_PASSAGE SHOWN_.
Screwing Up Your System and Getting It Back On-Line in Minutes
As a developer and a beta-software fanatic, I tend to install and try out a lot of software. Some of it works well and adds value to my "developer toolkit". However, quite often the software is too buggy to work with, has a negative impact on my system's performance or leaves traces when uninstalled. Additionally, just using Windows and the installed applications tends to slow down a system after some time as well. Since having a speedy and responsive system is important for a productive developer, you need to find ways to keep your machine as fast as possible.Over the years I found a good way to minimize the impact of these applications and Windows usage, enabling me to get my machine back in a clean state in just a few minutes. How?
Maintaining a Lean, Mean and Clean Development Machine
Rather than spending time and money on tools that are able to clean and speed up your machine after it's been messed up, it's better to get a completely clean machine every now and then. However, reinstalling Windows and all your favorite programs and tools can easily take days which is bad for your productivity. Additionally, it isn't the most exciting job to do. Instead of reinstalling over and over, I am using a mechanism where I can always start with a clean machine.
The trick is to use imaging software such as Norton Ghost or one the many free imaging tools available. You don't really need to use all of the features these imaging tools bring (I am using none of the features from the bloated Norton suite except for the ancient DOS version of Ghost) as long as they can image a partition or a complete disk in a DOS environment.
So how does it work? Easy; I keep an up-to-date image of my machine that I can restore any time to get back in a clean state. Here's what I do to create the image.
- When I get a brand new machine for the first time, I partition my disk in a number of partitions and leave one set to FAT32. This will be the partition to hold the image of the Windows partition later.

_MATERIAL SUPPLIED_.
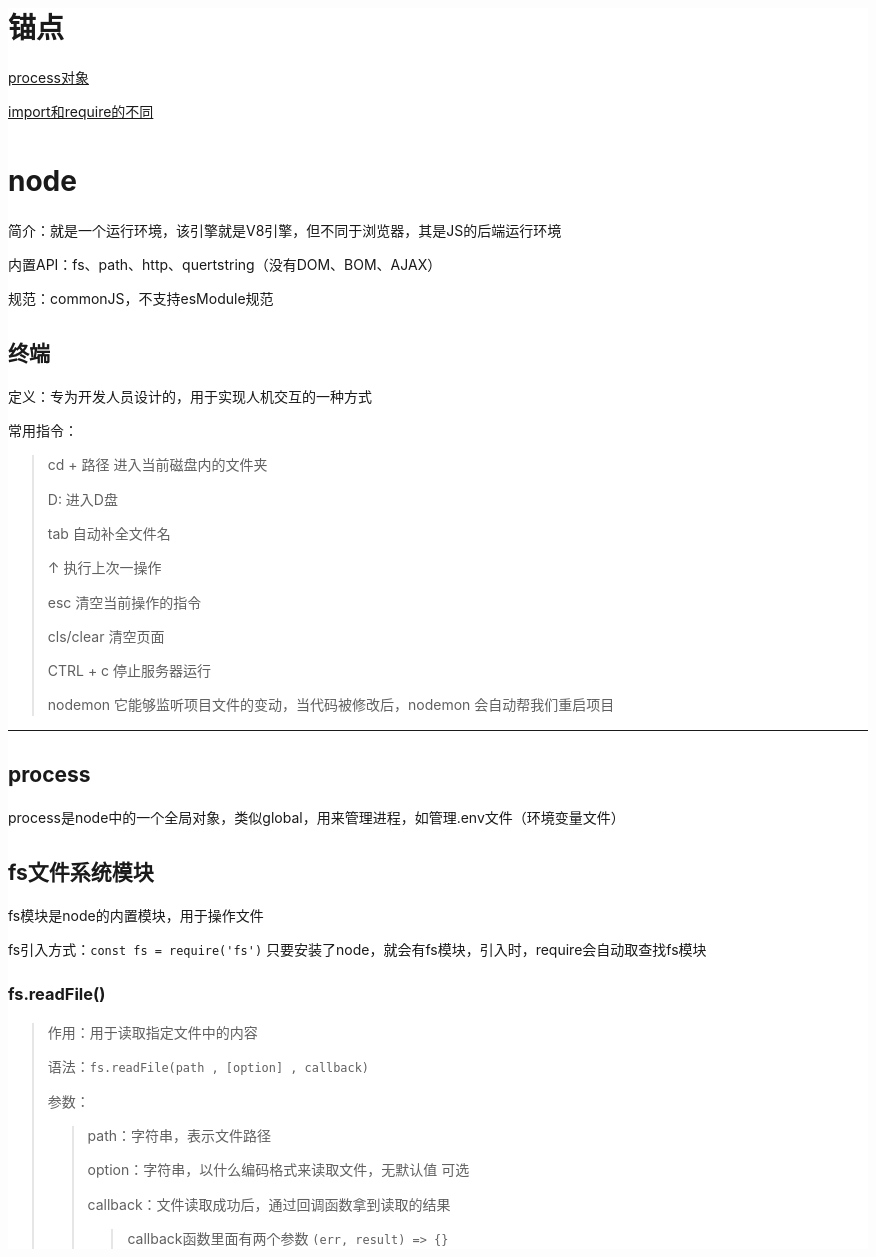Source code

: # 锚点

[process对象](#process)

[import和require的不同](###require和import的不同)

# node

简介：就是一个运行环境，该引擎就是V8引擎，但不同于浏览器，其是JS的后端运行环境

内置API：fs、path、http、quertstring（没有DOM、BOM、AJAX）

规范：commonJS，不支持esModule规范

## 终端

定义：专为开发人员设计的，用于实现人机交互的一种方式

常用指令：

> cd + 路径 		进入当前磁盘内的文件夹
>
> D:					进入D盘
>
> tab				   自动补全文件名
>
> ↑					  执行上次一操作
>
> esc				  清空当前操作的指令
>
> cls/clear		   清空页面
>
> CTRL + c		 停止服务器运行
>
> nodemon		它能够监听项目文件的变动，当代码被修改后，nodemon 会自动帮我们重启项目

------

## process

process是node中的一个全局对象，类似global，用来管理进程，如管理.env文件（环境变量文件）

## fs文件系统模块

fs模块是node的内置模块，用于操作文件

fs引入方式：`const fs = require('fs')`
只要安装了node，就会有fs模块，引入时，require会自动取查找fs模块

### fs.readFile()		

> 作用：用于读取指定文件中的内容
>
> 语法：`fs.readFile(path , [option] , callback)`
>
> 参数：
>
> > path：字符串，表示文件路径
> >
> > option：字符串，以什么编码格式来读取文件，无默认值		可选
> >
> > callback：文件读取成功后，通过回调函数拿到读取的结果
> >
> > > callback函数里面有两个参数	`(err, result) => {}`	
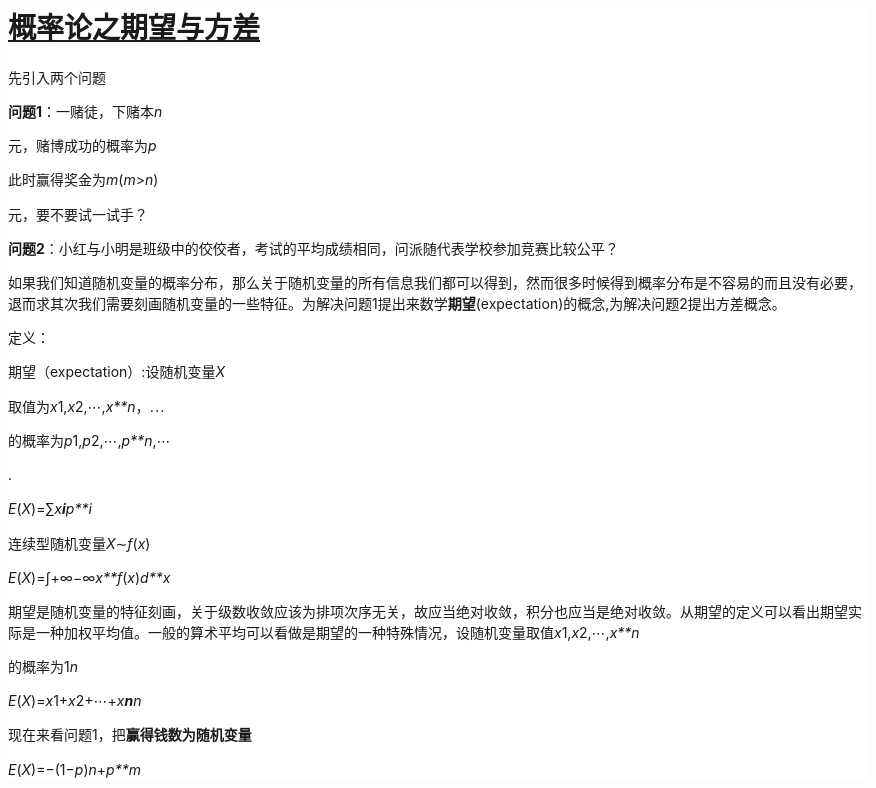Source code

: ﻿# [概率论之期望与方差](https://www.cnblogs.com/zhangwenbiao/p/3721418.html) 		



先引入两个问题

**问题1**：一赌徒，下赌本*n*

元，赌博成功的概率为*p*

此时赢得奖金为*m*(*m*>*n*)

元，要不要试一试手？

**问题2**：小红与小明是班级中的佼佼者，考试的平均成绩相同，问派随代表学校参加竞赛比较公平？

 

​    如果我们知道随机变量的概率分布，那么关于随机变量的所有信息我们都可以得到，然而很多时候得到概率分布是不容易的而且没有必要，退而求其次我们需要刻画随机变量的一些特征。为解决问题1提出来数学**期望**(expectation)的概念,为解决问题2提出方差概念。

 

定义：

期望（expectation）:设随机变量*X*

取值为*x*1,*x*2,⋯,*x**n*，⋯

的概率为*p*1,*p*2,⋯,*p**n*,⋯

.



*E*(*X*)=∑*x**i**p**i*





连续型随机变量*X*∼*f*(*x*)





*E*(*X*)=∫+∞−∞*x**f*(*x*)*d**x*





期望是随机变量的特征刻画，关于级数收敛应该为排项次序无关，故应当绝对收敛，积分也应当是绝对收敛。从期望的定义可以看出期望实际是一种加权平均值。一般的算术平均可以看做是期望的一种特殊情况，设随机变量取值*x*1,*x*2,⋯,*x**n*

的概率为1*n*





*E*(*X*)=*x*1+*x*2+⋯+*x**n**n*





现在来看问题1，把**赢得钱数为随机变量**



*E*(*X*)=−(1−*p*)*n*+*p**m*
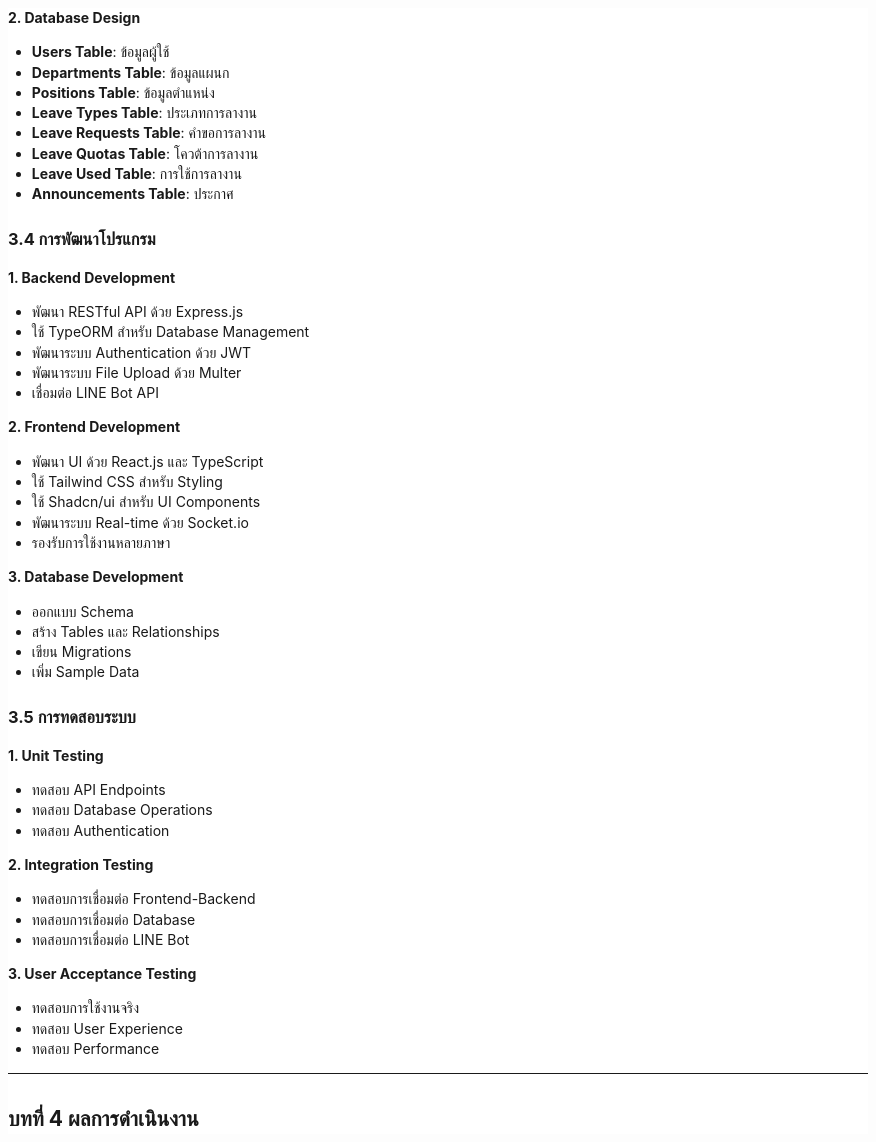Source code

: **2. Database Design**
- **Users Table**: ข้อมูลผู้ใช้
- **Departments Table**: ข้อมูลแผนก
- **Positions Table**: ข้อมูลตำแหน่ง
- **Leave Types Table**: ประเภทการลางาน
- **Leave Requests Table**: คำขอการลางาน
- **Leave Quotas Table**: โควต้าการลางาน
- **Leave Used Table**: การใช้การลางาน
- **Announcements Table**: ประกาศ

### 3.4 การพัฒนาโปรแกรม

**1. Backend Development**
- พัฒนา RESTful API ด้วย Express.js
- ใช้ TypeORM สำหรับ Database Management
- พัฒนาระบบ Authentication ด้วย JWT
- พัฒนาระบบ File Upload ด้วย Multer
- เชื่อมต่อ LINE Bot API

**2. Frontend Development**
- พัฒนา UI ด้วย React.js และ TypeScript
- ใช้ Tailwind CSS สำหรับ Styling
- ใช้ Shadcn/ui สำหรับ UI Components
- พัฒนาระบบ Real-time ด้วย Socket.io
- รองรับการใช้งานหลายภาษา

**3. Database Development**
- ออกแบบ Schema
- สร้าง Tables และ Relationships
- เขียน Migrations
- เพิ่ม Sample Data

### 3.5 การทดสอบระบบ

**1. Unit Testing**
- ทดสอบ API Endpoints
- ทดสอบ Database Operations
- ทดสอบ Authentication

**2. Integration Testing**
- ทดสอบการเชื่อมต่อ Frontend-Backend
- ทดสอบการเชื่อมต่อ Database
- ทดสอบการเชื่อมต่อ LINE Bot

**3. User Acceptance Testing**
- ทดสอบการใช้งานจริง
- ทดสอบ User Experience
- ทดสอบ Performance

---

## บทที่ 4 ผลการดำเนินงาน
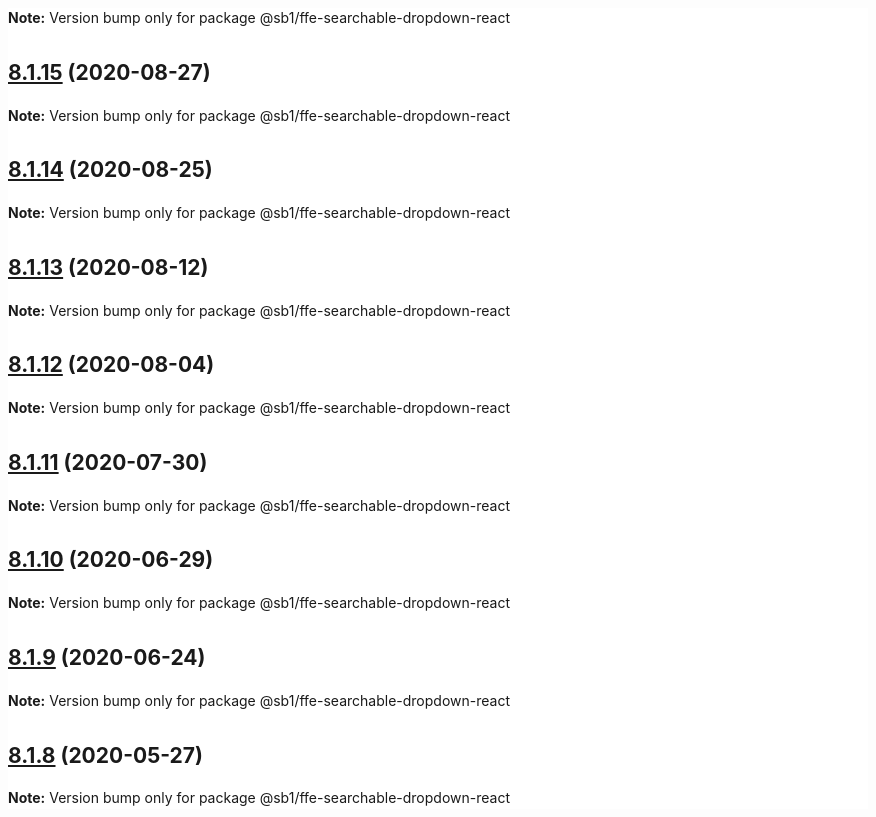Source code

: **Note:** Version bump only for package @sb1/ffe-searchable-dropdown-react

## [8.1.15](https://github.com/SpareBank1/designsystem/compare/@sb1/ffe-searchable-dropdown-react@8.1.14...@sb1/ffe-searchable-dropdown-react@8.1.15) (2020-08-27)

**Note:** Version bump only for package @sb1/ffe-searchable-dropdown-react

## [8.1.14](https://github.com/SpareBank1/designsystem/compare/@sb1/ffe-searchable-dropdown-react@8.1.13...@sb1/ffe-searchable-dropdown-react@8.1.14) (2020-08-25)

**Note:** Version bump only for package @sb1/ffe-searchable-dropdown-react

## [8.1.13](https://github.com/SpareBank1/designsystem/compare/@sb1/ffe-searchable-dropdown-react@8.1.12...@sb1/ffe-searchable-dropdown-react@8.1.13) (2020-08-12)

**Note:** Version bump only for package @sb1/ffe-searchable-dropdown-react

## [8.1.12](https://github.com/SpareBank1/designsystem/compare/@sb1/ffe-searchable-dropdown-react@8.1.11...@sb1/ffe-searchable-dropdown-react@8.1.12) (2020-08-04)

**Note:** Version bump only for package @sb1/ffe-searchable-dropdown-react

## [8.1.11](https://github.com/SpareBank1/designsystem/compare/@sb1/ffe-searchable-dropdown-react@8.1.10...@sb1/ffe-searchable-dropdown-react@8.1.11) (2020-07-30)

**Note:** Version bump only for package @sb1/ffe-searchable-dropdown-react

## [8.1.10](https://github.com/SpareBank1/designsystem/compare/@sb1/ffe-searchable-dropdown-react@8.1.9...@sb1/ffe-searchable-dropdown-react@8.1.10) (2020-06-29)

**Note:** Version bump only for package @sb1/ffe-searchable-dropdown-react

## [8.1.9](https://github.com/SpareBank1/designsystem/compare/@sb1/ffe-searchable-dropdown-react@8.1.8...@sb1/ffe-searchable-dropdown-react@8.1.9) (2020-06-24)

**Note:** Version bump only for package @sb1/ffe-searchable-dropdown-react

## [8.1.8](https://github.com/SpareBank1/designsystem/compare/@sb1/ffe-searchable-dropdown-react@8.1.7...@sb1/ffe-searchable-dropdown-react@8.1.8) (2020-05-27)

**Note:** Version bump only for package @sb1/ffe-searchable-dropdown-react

_QUESTIONS_.
a) Could you return everything in the disk-imaging post from "Maintaining a Lean, Mean" down to "a DOS environment.", word for word?
b) Can you supply the next part of the disk-imaging post, starting right after its last sentence?

_TASK-BY-TASK RESULTS_.
a)
Maintaining a Lean, Mean and Clean Development Machine
Rather than spending time and money on tools that are able to clean and speed up your machine after it's been messed up, it's better to get a completely clean machine every now and then. However, reinstalling Windows and all your favorite programs and tools can easily take days which is bad for your productivity. Additionally, it isn't the most exciting job to do. Instead of reinstalling over and over, I am using a mechanism where I can always start with a clean machine.
The trick is to use imaging software such as Norton Ghost or one the many free imaging tools available. You don't really need to use all of the features these imaging tools bring (I am using none of the features from the bloated Norton suite except for the ancient DOS version of Ghost) as long as they can image a partition or a complete disk in a DOS environment.

b)
- I then install Windows and all the software I use on a day to day basis, such as Office, Visual Studio, the Adobe Web Suite, FTP tools, my Red Gate tools and more.
- I configure these applications (where possible) to store data not on the primary Windows partition but on my D or E drive, or on the network. This makes it easier to completely wipe the C drive without losing important data.
- I then tweak each application to work exactly as I want to. E.g. I personalize Windows, create network mappings, change drive letters, install printers, create user accounts, make the necessary changes to the Visual Studio Options dialog, set template paths and other settings in Microsoft Word, enter signatures and filters in Outlook, store my Internet Explorer favorites on the network etc, etc etc. Once I am done, I have a system that is super clean, with just the software I need on a daily basis, configured and tweaked the way I want it.
- The next step is to clean up a little by clearing the Windows recent items in the Start Menu, files and history in Internet Explorer (if any), delete old Windows Restore Points and so on.
- With the system completely ready, it's time to take an image of it. I am using a 7-year old DOS version of Norton Ghost which is able to create images of complete disks or of specific partitions only from a DOS environment. Using a handy boot disk that I created years ago I can boot to DOS and run the DOS version of Ghost. (Note: there are many boot disks readily available, such as the Ultimate Boot CD or the Ultimate Boot CD for Windows. I don't use these tools myself so please don't ask questions about them).
- I use the FAT32 partition to store the image on, as the drive needs to be accessible from a DOS application (as far as I know, there are also tools that can read and write NTFS partitions, I just happen to use one that doesn't).
- Once the image is done, I can boot my machine again and start using it. Since I now have the confidence of a clean image that can be restored anytime, I can use my system any way I want, installing new beta software without thinking about the possible impact of it.
Restoring the Image
Every few months, it's time to restore the image again and bring back my machine to its clean starting state. Here's what I do to get it back:
- I make backups of important files on the C drive. Although most of my data is stored on other partitions or on the network, some application insist on storing data on the C drive. I created a simple batch file that copies my files to a backup disk. It takes some time and practice to figure out what you need to back up. I learned that the hard way... ;-) In the beginning, you could create a complete image of the "dirty: Windows environment before you restore the clean image, just in case you need to grab some files later. Over the years, I found out what I need and don't need so I've covered pretty much all files I need in my backups.
- I then boot into DOS with my boot CD and restore the image I created earlier, wiping out my current and "dirty" system.
- Once I boot back into Windows, I have the same clean environment I started out with.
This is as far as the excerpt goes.